Michigan Department of Education

Where Children Spend Their Time

  • School age children spend 70% of their waking hours (including weekends and holidays) outside of school.1

When Parents Should Get Involved

  • The earlier in a child’s educational process parent involvement begins, the more powerful the effects.2
  • The most effective forms of parent involvement are those, which engage parents in working directly with their children on learning activities at home.3

Impact

  • 86% of the general public believes that support from parents is the most important way to improve the schools.4
  • Lack of parental involvement is the biggest problem facing public schools.5
  • Decades of research show that when parents are involved students have6:
    • Higher grades, test scores, and graduation rates
    • Better school attendance
    • Increased motivation, better self-esteem
    • Lower rates of suspension
    • Decreased use of drugs and alcohol
    • Fewer instances of violent behavior
    • Family participation in education was twice as predictive of students’ academic success as family socioeconomic status.
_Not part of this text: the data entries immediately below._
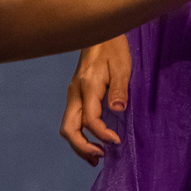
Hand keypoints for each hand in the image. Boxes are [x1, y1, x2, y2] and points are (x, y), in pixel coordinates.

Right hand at [61, 37, 131, 163]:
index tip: (117, 142)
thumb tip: (118, 109)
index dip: (102, 134)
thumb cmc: (113, 47)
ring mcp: (73, 94)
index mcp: (87, 87)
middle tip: (100, 158)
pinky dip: (80, 135)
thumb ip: (120, 89)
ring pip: (68, 127)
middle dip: (82, 147)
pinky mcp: (75, 94)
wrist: (99, 32)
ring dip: (79, 144)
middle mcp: (75, 93)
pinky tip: (93, 140)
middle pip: (69, 129)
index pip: (90, 120)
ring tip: (96, 157)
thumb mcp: (122, 66)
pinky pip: (73, 120)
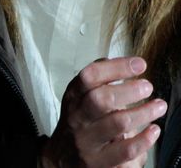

Some of the more intensive programs had effects that were 10 times greater than other factors.
    • The more intensely parents are involved, the more beneficial the achievement effects.
    • The more parents participate in schooling, in a sustained way, at every level — in advocacy, decision-making and oversight roles, as fund-raisers and boosters, as volunteers and para-professionals, and as home teachers — the better for student achievement.

Parent Expectations and Student Achievement

  • The most consistent predictors of children’s academic achievement and social adjustment are parent expectations of the child’s academic attainment and satisfaction with their child’s education at school10
  • Parents of high-achieving students set higher standards for their children’s educational activities than parents of low-achieving students.
  • Major Factors of Parent Involvement11
  • Three major factors of parental involvement in the education of their children12:
    •  Parents’ beliefs about what is important, necessary and permissible for them to do with and on behalf of their children;
    • The extent to which parents believe that they can have a positive influence on their children’s education; and
    • Parents’ perceptions that their children and school want them to be involved.